Dataset entries:
* * *

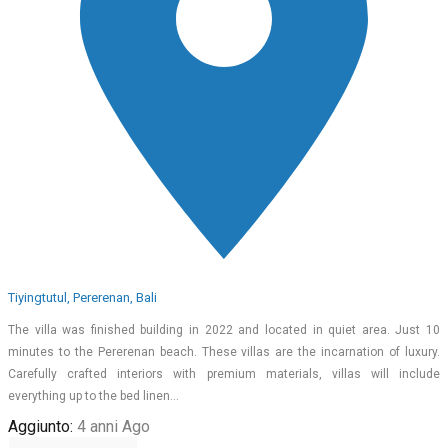
Tiyingtutul, Pererenan, Bali
The villa was finished building in 2022 and located in quiet area. Just 10
minutes to the Pererenan beach. These villas are the incarnation of luxury.
Carefully crafted interiors with premium materials, villas will include
everything up to the bed linen…
Aggiunto:
4 anni Ago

* * *

Work item: Each line in the data that holds the string "villas" must be returned.

Exercise answer:
minutes to the Pererenan beach. These villas are the incarnation of luxury.
Carefully crafted interiors with premium materials, villas will include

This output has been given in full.